A partial proposed statement of decision might read something like this:
“There was a long-standing joint custody and parenting arrangement between the father and mother of the child. For most of the child’s life, the father was actively involved in his daughter’s life. The child spent summers and school breaks in Washington. The father made regular extended visits to California to participate in holiday celebrations and to see his daughter’s dance performances. He also spend two weeks a year helping in their daughter’s classroom at school. He spoke regularly with her teachers and was involved in her schoolwork. The father also regularly visited with the child by phone, email and text.

“For most of the child’s life, until her mother became gravely ill, the mother, not the stepfather, was the primary parent in the household. The stepfather assisted with many parenting duties while married to the mother. He would take the child to school, to dance class, make her breakfast and spend time with her. But the father never surrendered his role as father to the stepfather. The daughter was never “placed” with the stepfather within the meaning of section 3041. The stepfather has no legal right to custody.

“The father does not consent to a guardianship so that the child may remain in California. Because the mother has passed away, the father has sole custody of the child. As the father with sole custody, he has the right to move her to Washington to be with his extended family, absent a finding of detriment as provided by Family Code § 3040. The daughter will be sad to leave her friends, her school and her ballet teacher in California. But these feelings will pass, and she has a loving home, relatives and a community in Washington to welcome her there. It will not be detrimental to the child to allow her father to move her to Washington to live with him.”
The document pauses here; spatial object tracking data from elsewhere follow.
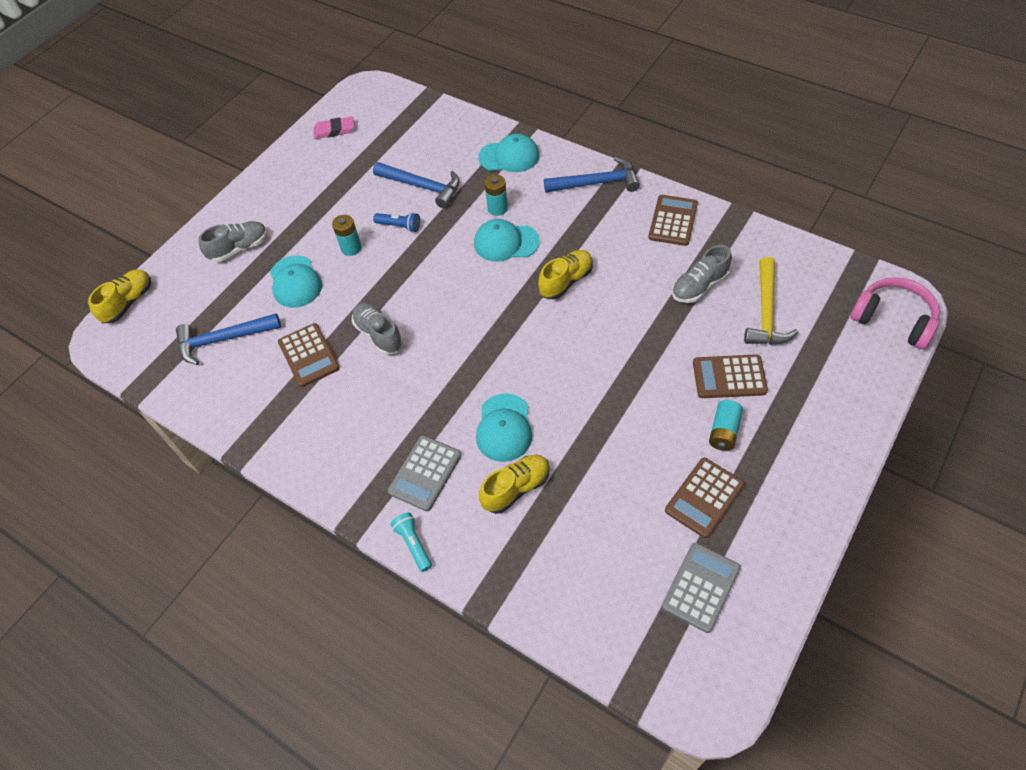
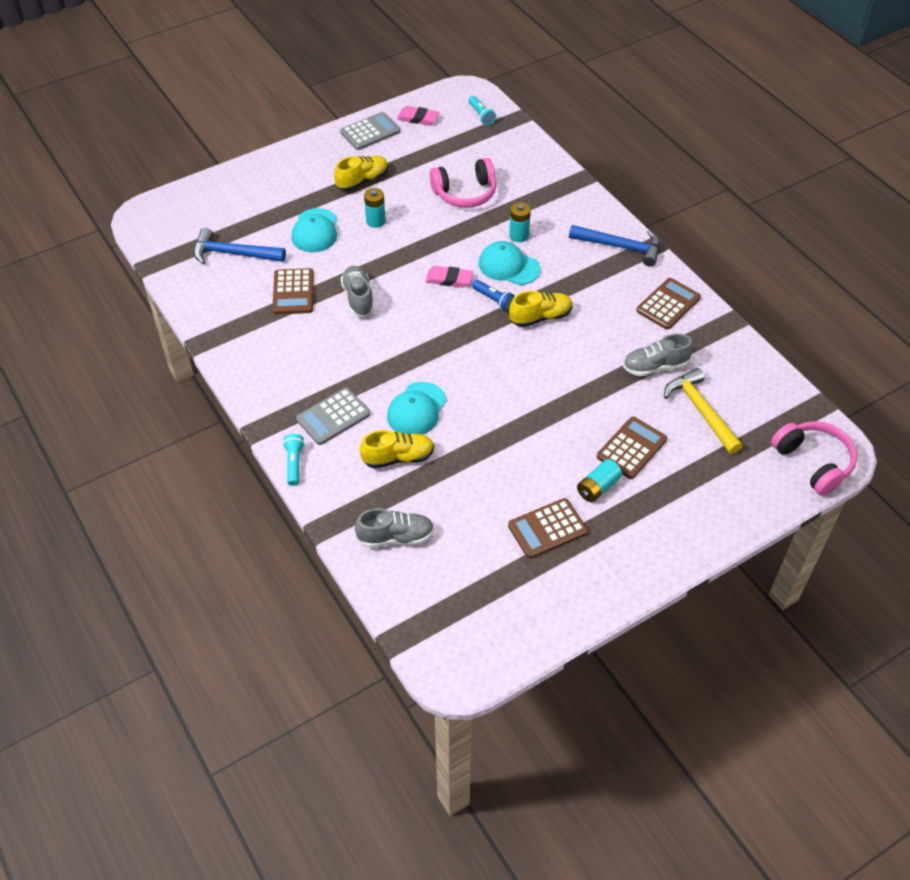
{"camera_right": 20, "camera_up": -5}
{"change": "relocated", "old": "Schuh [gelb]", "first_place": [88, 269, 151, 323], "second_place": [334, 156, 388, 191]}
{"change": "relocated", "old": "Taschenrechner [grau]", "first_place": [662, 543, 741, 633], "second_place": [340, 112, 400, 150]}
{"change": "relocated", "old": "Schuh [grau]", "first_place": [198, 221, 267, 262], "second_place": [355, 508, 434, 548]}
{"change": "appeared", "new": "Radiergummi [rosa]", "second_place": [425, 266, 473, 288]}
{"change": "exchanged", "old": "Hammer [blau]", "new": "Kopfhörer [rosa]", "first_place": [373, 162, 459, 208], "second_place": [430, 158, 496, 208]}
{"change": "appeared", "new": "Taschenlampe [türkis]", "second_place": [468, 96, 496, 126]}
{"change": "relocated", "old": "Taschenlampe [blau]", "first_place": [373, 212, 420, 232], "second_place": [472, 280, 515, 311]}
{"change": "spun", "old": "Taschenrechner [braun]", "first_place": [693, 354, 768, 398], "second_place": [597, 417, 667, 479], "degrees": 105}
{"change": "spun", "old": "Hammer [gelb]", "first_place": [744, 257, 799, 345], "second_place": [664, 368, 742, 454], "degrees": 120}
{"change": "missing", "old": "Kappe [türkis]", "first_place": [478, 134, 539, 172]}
This case had strong feelings on both sides and a riled up local community. The resulting statement of decision was balanced yet decisive and complete, all while pointing the way toward reconciliation and closure: it was a masterful job by the trial judge.

A Final Tip When consulted immediately post-trial in anticipation of an appeal, I have on occasion crafted a specification of material issues which might include, for a few key questions, a separate and very brief  “explanation.” In the accompanying explanation, I have set forth the elements to be proved and the significance of one or two key pieces of evidence to those elements. In this way I have separately stated a proper, non-argumentative request for finding while gaining the opportunity for a tiny argument on the point. Use this tip, if at all, sparingly! Opposing counsel may well object, perhaps strenuously, and who knows what the judge might think.

Conclusion Family attorneys involved in a short-cause trial expected to last less than 8 hours would be well-advised to draft beforehand a document specifying the anticipated principal controverted issues, and either modify it on-the-fly to be presented orally, or have it in a form to present to the judge before submitting the case for decision. Litigators involved in longer trials have the relative luxury of 10 days following announcement of the tentative decision to file a request for statement of decision, which must specify the principal controverted issues to be addressed. Some care must be exercised in drafting the request, in making proposals for the statement, and in making proper objections to a proposed statement. If an appeal ensues, your client’s eventual success may well depend, at least in part, on how well you handled the statement of decision process.